-- What you need to do --
Copy out every line of the items below, replacing "No Comment" with "Comments Closed" wherever it appears and leaving everything else as it is.

########################################

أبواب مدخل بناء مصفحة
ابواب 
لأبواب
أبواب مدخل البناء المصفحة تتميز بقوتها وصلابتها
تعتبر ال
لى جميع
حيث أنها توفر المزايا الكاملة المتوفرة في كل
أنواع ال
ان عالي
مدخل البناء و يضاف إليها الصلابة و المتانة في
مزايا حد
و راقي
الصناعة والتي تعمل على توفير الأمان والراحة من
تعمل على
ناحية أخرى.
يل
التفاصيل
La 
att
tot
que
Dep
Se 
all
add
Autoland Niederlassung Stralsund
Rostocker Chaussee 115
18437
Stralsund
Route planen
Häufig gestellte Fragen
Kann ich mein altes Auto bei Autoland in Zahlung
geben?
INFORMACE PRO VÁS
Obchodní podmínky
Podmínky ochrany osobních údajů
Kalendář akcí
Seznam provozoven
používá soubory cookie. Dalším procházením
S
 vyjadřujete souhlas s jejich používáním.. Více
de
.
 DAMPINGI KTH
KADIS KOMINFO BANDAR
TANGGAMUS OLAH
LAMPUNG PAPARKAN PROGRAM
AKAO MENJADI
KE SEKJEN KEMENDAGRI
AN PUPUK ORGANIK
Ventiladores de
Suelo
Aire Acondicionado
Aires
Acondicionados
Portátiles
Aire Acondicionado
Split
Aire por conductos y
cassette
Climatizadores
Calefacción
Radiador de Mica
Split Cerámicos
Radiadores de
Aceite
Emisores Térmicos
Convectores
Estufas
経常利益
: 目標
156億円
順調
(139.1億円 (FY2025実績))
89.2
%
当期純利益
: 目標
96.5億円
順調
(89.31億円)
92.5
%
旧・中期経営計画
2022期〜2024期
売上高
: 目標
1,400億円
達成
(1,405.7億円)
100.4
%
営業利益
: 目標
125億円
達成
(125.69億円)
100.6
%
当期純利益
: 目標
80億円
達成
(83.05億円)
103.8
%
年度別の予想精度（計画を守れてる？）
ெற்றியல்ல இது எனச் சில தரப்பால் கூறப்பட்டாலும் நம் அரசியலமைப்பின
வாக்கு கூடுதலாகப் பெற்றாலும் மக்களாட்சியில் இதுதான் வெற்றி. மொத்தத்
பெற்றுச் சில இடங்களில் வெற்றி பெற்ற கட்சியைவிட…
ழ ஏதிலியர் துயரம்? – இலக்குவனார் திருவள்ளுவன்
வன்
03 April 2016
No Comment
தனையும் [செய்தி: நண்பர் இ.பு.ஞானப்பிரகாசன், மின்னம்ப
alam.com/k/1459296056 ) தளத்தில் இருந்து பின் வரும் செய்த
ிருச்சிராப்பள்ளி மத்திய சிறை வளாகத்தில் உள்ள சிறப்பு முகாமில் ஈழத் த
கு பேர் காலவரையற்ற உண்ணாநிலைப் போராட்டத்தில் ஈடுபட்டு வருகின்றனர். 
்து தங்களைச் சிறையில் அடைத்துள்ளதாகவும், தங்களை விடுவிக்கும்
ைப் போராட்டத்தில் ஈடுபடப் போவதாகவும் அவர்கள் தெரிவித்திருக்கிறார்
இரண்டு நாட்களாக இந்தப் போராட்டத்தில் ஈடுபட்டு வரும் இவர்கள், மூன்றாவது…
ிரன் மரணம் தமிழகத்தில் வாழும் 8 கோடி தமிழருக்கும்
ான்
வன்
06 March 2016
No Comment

########################################

-- Task response --
أبواب مدخل بناء مصفحة
ابواب 
لأبواب
أبواب مدخل البناء المصفحة تتميز بقوتها وصلابتها
تعتبر ال
لى جميع
حيث أنها توفر المزايا الكاملة المتوفرة في كل
أنواع ال
ان عالي
مدخل البناء و يضاف إليها الصلابة و المتانة في
مزايا حد
و راقي
الصناعة والتي تعمل على توفير الأمان والراحة من
تعمل على
ناحية أخرى.
يل
التفاصيل
La 
att
tot
que
Dep
Se 
all
add
Autoland Niederlassung Stralsund
Rostocker Chaussee 115
18437
Stralsund
Route planen
Häufig gestellte Fragen
Kann ich mein altes Auto bei Autoland in Zahlung
geben?
INFORMACE PRO VÁS
Obchodní podmínky
Podmínky ochrany osobních údajů
Kalendář akcí
Seznam provozoven
používá soubory cookie. Dalším procházením
S
 vyjadřujete souhlas s jejich používáním.. Více
de
.
 DAMPINGI KTH
KADIS KOMINFO BANDAR
TANGGAMUS OLAH
LAMPUNG PAPARKAN PROGRAM
AKAO MENJADI
KE SEKJEN KEMENDAGRI
AN PUPUK ORGANIK
Ventiladores de
Suelo
Aire Acondicionado
Aires
Acondicionados
Portátiles
Aire Acondicionado
Split
Aire por conductos y
cassette
Climatizadores
Calefacción
Radiador de Mica
Split Cerámicos
Radiadores de
Aceite
Emisores Térmicos
Convectores
Estufas
経常利益
: 目標
156億円
順調
(139.1億円 (FY2025実績))
89.2
%
当期純利益
: 目標
96.5億円
順調
(89.31億円)
92.5
%
旧・中期経営計画
2022期〜2024期
売上高
: 目標
1,400億円
達成
(1,405.7億円)
100.4
%
営業利益
: 目標
125億円
達成
(125.69億円)
100.6
%
当期純利益
: 目標
80億円
達成
(83.05億円)
103.8
%
年度別の予想精度（計画を守れてる？）
ெற்றியல்ல இது எனச் சில தரப்பால் கூறப்பட்டாலும் நம் அரசியலமைப்பின
வாக்கு கூடுதலாகப் பெற்றாலும் மக்களாட்சியில் இதுதான் வெற்றி. மொத்தத்
பெற்றுச் சில இடங்களில் வெற்றி பெற்ற கட்சியைவிட…
ழ ஏதிலியர் துயரம்? – இலக்குவனார் திருவள்ளுவன்
வன்
03 April 2016
Comments Closed
தனையும் [செய்தி: நண்பர் இ.பு.ஞானப்பிரகாசன், மின்னம்ப
alam.com/k/1459296056 ) தளத்தில் இருந்து பின் வரும் செய்த
ிருச்சிராப்பள்ளி மத்திய சிறை வளாகத்தில் உள்ள சிறப்பு முகாமில் ஈழத் த
கு பேர் காலவரையற்ற உண்ணாநிலைப் போராட்டத்தில் ஈடுபட்டு வருகின்றனர். 
்து தங்களைச் சிறையில் அடைத்துள்ளதாகவும், தங்களை விடுவிக்கும்
ைப் போராட்டத்தில் ஈடுபடப் போவதாகவும் அவர்கள் தெரிவித்திருக்கிறார்
இரண்டு நாட்களாக இந்தப் போராட்டத்தில் ஈடுபட்டு வரும் இவர்கள், மூன்றாவது…
ிரன் மரணம் தமிழகத்தில் வாழும் 8 கோடி தமிழருக்கும்
ான்
வன்
06 March 2016
Comments Closed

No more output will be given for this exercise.